C. 23 – Triumph and Jealousy
Hannibal only a few miles from Tarentum when the Romans take it, and here realizes that he has not the forces to take all of Italy. Fabius celebrates a triumph which vexes a loyal Roman who had held the citadel throughout the Carthaginian occupation. When this man complains that he should get more credit, Fabius responds “You are right, if you hadn’t lost the city, I wouldn’t have retaken it.”
C. 24 – Fatherland First
In 213 BC, Fabius’s son elected consul. Fabius approaches on horseback and the son sends a lictor to order him to dismount and approach the consul on foot. Fabius does so and tells his son he is right to prioritize fatherland over father. Even Fabius’s great-grandfather had served in the army under his son when elected consul.

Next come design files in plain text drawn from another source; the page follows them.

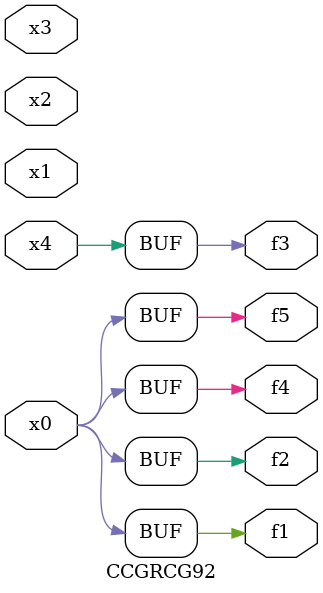
<source format=v>
module CCGRCG92(
	input x0, x1, x2, x3, x4,
	output f1, f2, f3, f4, f5
);
	assign f1 = x0;
	assign f2 = x0;
	assign f3 = x4;
	assign f4 = x0;
	assign f5 = x0;
endmodule

</source>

C. 25 – The Rise of Scipio
Now the war moves outside Italy and Cornelius Scipio has great success pushing back the Carthaginians in Spain. He also adds to the Roman allies, and no longer sees war in Italy as the path to victory. Rather, he wants to take the war to Africa. Fabius worried that this swift policy change will bring disaster to the Roman cause. The Senate agreed with Fabius, but the people support Scipio and think Fabius is motivated by fear and jealousy. Plutarch gives him the benefit of the doubt that it began in prudence and caution, but ended in ambition and rivalry. Plutarch’s proof of this is in Fabius’s attempt to get one consul to ignore the other. He fails to convinces Crassus who has a gentle nature (weren’t we told Fabius had one too) and is Pontifex Maximus, who shouldn’t leave the city. (unconstitutional? how to square this with his earlier praise of the Roman constitution). Fabius would also not fund Scipio’s ideas, so Scipio raised money from his own personal and political connections. Scipio raises the funds for war from his own connections (just like Fabius did).
C. 26 – Scipio vs. Fabius vs. Hannibal
Fabius plays on the people’s fear and they send Scipio to Africa with far fewer men and arms than he asks for (Marcellus’s Sicilian contingent and 300 of his best picked men from Spain). With this smaller than ideal number, Scipio racks up victories and sends back spoils. After conquering the Numidian king, Scipio moves against their camps and the alarmed Carthaginians send for Hannibal’s immediate return. When Fabius suggests Scipio’s recall, then many people grow enraged and assume Fabius is just “captious and malicious, or one whose old age had robbed him of both courage and confidence” δύσκολος ἀνὴρ καὶ βάσκανος ἢ πάμπαν ὑπὸ γήρως ἄτολμος γεγονὼς καὶ δύσελπις, Nothing convinces Fabius that it’s better for Hannibal to be in Africa and the people continue to fear Hannibal destroying Romans in Africa as much as he had in Italy.
C. 27 – Fabius Fades Away
As Hannibal sails off to be defeated by Scipio in Africa, Fabius dies in his certitude. Each Roman contributes something to his funeral, feeling that Rome had lost a father and deeming him worthy of honor at the end.